There’s also an ethernet port for a wired internet connection, or you can opt to go wireless thanks to the WT65’s built-in wi-fi. The setup process for the latter was simple, picking up our network quickly and connecting to it without issue.Panasonic TX-L55WT65B: sound
Manufacturers have been paying special attention to sound in their flatscreen TVs recently, and while they’ll never be able to come close to the sound of a multi-channel surround system or even a soundbar, it’s nice to hear the quality improvements that are being made to make it more listenable.
While the stunningly slim bezel to this WT65 does not, unfortunately, offer the slim front-facing speakers of the Panasonic TX-P55VT65B, it does still pack two downward-firing speakers and the same 7.5cm woofer, albeit with a slightly lower 18W output.
The thinness of sound that is often associated with skinny TVs is gone and there’s definitely more weight and refinement to the overall presentation, with dialogue in particular benefitting on this Panasonic.
That said, sound effects like explosions certainly lack the punch you’ll get with a separate speaker package, and you’ll lose out on the more subtle dynamics as well.
If you’re serious about your home cinema – and at this price, who isn’t? – a speaker package is a must to really get the most out of this set.Panasonic TX-L55WT65B: verdict
Overall, the Panasonic TX-L55WT65B is a well-rounded TV that offers a good picture, impressive sound quality and an intuitive, easy-to-use smart interface, all wrapped up in a slim and attractive design.
We did find it took rather a lot of work to get the picture to show colours as naturally as possible, however, and had to add extra processing to get the black performance to an acceptable level, losing a touch of detail as a result.
We’d have taken that as a trade off, but despite all the tweaking, the picture on this 55in WT65 TV still falls behind the competitors at the top of their game here.
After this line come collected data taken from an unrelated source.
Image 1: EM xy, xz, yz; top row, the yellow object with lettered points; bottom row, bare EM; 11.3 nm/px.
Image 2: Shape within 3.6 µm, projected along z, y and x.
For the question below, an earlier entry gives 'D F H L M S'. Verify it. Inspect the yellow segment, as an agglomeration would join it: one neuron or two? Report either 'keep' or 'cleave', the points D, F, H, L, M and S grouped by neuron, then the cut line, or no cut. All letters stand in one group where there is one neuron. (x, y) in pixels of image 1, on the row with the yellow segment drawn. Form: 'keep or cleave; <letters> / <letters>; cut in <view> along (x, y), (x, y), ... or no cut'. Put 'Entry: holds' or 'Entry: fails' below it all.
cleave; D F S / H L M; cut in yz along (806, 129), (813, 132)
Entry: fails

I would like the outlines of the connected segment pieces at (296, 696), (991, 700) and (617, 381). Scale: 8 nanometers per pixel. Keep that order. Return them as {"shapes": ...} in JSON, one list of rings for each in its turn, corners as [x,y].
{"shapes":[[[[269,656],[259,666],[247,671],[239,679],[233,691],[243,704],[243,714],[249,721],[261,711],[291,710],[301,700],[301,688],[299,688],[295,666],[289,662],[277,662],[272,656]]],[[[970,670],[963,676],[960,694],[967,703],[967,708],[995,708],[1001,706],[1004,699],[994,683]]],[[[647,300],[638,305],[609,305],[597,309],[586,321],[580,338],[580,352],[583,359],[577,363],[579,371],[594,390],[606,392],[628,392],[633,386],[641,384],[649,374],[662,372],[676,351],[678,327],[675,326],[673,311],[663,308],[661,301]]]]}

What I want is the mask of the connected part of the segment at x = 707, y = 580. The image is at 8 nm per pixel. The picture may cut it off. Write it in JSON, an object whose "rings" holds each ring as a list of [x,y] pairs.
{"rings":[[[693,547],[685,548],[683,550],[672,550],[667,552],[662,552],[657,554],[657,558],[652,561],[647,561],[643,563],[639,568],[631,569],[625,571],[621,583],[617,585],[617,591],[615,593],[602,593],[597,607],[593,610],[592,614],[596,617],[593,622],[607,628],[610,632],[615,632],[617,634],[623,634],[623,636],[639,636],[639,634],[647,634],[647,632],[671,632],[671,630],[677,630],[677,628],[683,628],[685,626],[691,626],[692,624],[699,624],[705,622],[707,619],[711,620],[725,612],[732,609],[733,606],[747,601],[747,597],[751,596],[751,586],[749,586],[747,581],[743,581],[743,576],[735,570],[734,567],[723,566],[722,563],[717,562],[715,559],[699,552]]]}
This is particularly obvious in scenes that contain both very dark and very light elements, which is when the Panasonic is at its weakest.
As such, we have to dock the Panasonic TX-L55WT65B a star from the full house. It will take patience to get the most out of the WT65, and though it ultimately pays off in the overall picture you’ll get – and its top-drawer 3D performance – there is still better out there at this price.